PROBLEM TO WORK ON: Please output the records below in full, exactly as given, but without the images.

Transcribed page contents:

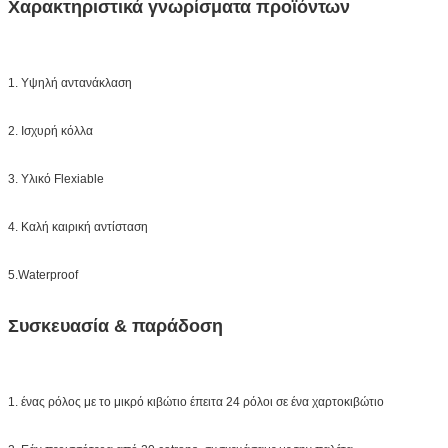
Χαρακτηριστικά γνωρίσματα προϊόντων
1. Υψηλή αντανάκλαση
2. Ισχυρή κόλλα
3. Υλικό Flexiable
4. Καλή καιρική αντίσταση
5.Waterproof
Συσκευασία & παράδοση
1. ένας ρόλος με το μικρό κιβώτιο έπειτα 24 ρόλοι σε ένα χαρτοκιβώτιο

ANSWER FOR THIS EXERCISE:
Χαρακτηριστικά γνωρίσματα προϊόντων
1. Υψηλή αντανάκλαση
2. Ισχυρή κόλλα
3. Υλικό Flexiable
4. Καλή καιρική αντίσταση
5.Waterproof
Συσκευασία & παράδοση
1. ένας ρόλος με το μικρό κιβώτιο έπειτα 24 ρόλοι σε ένα χαρτοκιβώτιο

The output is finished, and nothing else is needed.